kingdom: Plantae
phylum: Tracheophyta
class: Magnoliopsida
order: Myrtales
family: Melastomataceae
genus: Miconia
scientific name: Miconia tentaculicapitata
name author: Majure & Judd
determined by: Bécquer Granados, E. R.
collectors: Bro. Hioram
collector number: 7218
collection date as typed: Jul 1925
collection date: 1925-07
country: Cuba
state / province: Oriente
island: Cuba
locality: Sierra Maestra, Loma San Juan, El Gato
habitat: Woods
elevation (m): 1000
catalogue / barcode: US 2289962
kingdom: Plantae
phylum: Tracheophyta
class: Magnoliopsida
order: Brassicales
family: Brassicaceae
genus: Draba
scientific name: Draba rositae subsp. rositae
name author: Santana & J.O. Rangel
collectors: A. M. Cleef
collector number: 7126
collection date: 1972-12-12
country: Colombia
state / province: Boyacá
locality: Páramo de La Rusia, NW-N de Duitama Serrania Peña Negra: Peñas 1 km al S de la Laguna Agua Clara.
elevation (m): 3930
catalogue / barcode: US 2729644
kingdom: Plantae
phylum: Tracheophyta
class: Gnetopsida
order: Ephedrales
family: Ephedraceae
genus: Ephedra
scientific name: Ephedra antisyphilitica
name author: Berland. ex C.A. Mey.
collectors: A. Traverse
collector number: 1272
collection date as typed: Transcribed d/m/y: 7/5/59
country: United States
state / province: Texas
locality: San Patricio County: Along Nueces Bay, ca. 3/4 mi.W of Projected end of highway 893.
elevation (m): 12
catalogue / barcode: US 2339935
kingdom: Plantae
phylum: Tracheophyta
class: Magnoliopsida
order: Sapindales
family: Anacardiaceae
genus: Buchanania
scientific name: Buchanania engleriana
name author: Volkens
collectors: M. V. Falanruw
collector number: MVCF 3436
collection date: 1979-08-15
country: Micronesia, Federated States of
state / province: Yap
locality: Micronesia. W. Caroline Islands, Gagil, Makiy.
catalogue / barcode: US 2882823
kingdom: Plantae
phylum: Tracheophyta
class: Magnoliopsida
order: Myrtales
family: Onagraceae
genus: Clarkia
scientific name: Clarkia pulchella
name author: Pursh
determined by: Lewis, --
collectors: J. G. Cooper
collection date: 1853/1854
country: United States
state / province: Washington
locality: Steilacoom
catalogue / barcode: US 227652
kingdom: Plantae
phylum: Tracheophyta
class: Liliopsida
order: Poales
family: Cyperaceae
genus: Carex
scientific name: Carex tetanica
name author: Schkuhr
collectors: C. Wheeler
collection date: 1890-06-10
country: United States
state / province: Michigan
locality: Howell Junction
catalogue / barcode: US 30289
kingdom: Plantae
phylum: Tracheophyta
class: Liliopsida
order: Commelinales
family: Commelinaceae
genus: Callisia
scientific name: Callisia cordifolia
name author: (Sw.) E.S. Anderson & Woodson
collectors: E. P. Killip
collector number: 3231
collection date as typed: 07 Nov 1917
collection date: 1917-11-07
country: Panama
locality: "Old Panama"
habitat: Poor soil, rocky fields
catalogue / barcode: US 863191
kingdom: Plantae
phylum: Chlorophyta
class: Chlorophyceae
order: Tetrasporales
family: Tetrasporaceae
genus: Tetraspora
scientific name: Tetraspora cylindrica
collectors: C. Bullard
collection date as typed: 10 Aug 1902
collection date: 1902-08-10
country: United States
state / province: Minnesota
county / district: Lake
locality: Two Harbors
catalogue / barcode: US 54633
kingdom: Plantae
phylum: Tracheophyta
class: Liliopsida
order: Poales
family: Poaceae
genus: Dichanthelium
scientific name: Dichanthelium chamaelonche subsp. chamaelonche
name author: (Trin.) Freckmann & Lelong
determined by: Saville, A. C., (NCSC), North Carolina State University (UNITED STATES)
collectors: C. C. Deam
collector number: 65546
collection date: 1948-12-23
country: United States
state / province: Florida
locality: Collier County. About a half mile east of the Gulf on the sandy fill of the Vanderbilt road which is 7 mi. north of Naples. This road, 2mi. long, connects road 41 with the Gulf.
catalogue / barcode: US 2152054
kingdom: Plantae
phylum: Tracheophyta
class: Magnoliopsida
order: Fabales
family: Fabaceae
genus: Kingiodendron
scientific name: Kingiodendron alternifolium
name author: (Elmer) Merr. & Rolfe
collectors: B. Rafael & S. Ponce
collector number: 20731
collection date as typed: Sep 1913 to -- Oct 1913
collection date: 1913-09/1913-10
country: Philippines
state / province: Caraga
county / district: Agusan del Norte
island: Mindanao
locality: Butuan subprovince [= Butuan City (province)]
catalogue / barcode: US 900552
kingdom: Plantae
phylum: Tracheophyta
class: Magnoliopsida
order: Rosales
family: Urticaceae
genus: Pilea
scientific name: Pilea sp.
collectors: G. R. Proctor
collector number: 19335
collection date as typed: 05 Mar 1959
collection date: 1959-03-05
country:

Task to complete: Lay out the lines from the one with "habitat: Woods" to the one with "collector number: MVCF 3436" as a JSON list of strings, one string per line, leaving out any blank lines.

Expected answer:
[
  "habitat: Woods",
  "elevation (m): 1000",
  "catalogue / barcode: US 2289962",
  "kingdom: Plantae",
  "phylum: Tracheophyta",
  "class: Magnoliopsida",
  "order: Brassicales",
  "family: Brassicaceae",
  "genus: Draba",
  "scientific name: Draba rositae subsp. rositae",
  "name author: Santana & J.O. Rangel",
  "collectors: A. M. Cleef",
  "collector number: 7126",
  "collection date: 1972-12-12",
  "country: Colombia",
  "state / province: Boyacá",
  "locality: Páramo de La Rusia, NW-N de Duitama Serrania Peña Negra: Peñas 1 km al S de la Laguna Agua Clara.",
  "elevation (m): 3930",
  "catalogue / barcode: US 2729644",
  "kingdom: Plantae",
  "phylum: Tracheophyta",
  "class: Gnetopsida",
  "order: Ephedrales",
  "family: Ephedraceae",
  "genus: Ephedra",
  "scientific name: Ephedra antisyphilitica",
  "name author: Berland. ex C.A. Mey.",
  "collectors: A. Traverse",
  "collector number: 1272",
  "collection date as typed: Transcribed d/m/y: 7/5/59",
  "country: United States",
  "state / province: Texas",
  "locality: San Patricio County: Along Nueces Bay, ca. 3/4 mi.W of Projected end of highway 893.",
  "elevation (m): 12",
  "catalogue / barcode: US 2339935",
  "kingdom: Plantae",
  "phylum: Tracheophyta",
  "class: Magnoliopsida",
  "order: Sapindales",
  "family: Anacardiaceae",
  "genus: Buchanania",
  "scientific name: Buchanania engleriana",
  "name author: Volkens",
  "collectors: M. V. Falanruw",
  "collector number: MVCF 3436"
]